Alami Kondisi Langka, Leher Gadis 10 Tahun Ini Bengkok 90 Derajat ke Kiri

Gadis 10 tahun ini alami kondisi langka, tulang lehernya menjadi bengkok 90 derajat setelah jatuh ke tanah saat usia 8 bulan

Vika Widiastuti | Rosiana Chozanah

Ilustrasi leher. (Pixabay/osteoclinic)
Ilustrasi leher. (Pixabay/osteoclinic)

Himedik.com - Kondisi langka dialami seorang gadis bernama Afsheen Qumbar yang tahun ini berusia 10 tahun. Kondisi langka ini adalah lehernya secara permanen bengkok pada sudut 90 derajat ke kiri

Gadis asal Pakistan ini memiliki kelainan otot yang membuatnya tidak dapat menegakkan kepalanya seperti kebanyakan orang.

Hal ini membuatnya tidak bisa berdiri atau berjalan dengan benar dan terbatas pada posisi duduk.

Ayahnya Allah Jurio (55) dan ibunya Jameelan (50) mengatakan mereka telah berkonsultasi dengan beberapa dokter, tetapi mereka mengatakan perawatan untuk kondisi seperti itu tidak tersedia di Mithi, provinsi Singh Pakistan.

"Sangat menyedihkan melihat putri saya seperti ini. Saya tidak bisa melihatnya menderita lagi. Tidak ada dokter di sini yang bisa mendiagnosis kondisinya," ujar Jameelan, melansir Mirror.

"Mereka telah menyarankan kami untuk membawanya ke Pusat Medis Pascasarjana Jinnah di Karachi. Tetapi kami tidak memiliki uang atau sumber daya ke rumah sakit yang lebih besar untuk perawatan," sambungnya.

Nyeri atau tegang pada leher belakang. (Shutterstock)
Nyeri atau tegang pada leher belakang. (Shutterstock)

 

Afsheen terlahir sebagai bayi normal seperti enam saudaranya yang lain, tetapi hidupnya berubah setelah ia mencapai usia delapan bulan.

"Ketika dia berusia delapan bulan, dia jatuh ke tanah saat bermain di luar rumah dan lehernya sakit. Kami awalnya mengabaikan kondisinya dan karena kekurangan uang, kami biasa membawanya ke penyembuh setempat, tetapi kondisinya tidak pernah membaik," lanjutnya lagi.

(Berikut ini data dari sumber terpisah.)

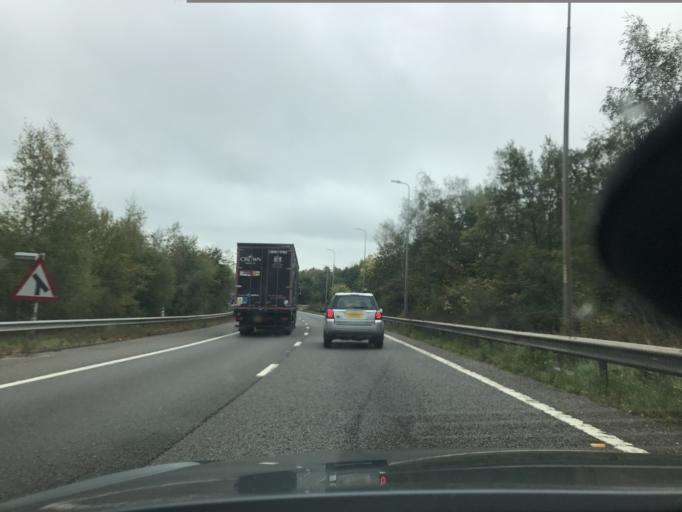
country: GB
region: England
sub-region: Solihull
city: Cheswick Green
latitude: 52.3486
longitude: -1.8069
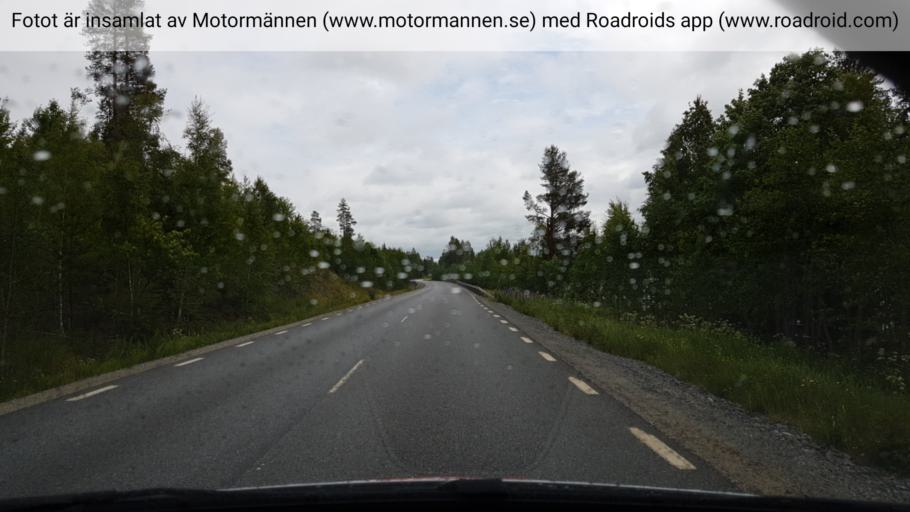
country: SE
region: Vaesterbotten
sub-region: Bjurholms Kommun
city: Bjurholm
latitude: 63.9500
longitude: 19.3291
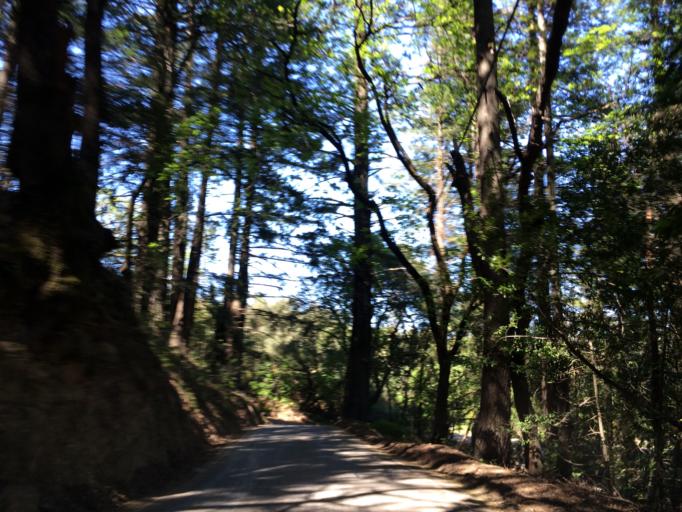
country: US
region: California
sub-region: Santa Clara County
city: Monte Sereno
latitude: 37.1877
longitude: -122.0315
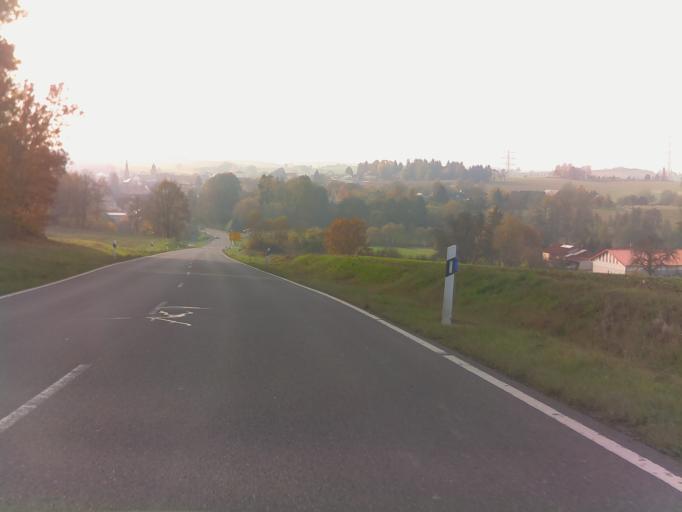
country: DE
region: Baden-Wuerttemberg
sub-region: Karlsruhe Region
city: Seckach
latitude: 49.4198
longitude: 9.2974
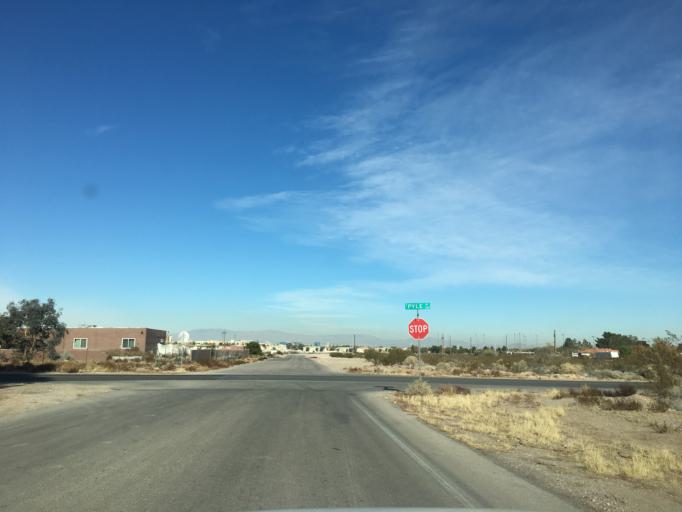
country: US
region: Nevada
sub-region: Clark County
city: Enterprise
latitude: 36.0062
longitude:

Seiring bertambahnya usia kondisi Afsheen justru makin parah. Dia sama sekali tidak dapat menegakkan kepalanya dan sering mengeluh sakit leher.

"Dia tidak bisa melakukan apa pun sendirian dan butuh bantuan dalam segala hal. Dia hanya duduk di sudut dan sesekali bermain dengan saudara kandungnya," tambah ibunya.

Kondisi Afsheen yang tidak biasa telah membuatnya hidup terisolasi karena tidak ada yang dekat dengannya.

Anak-anak takut padanya dan orang dewasa percaya kondisinya adalah akibat dari dosa. Dia tidak pergi ke sekolah dan satu-satunya teman adalah saudara kandungnya.

Dokter percaya Afsheen menderita kasus kelainan otot yang jarang terjadi atau anomali di tulang belakang, tetapi mereka menyarankan untuk melakukan pemeriksaan menyeluruh untuk tahu penyebabnya.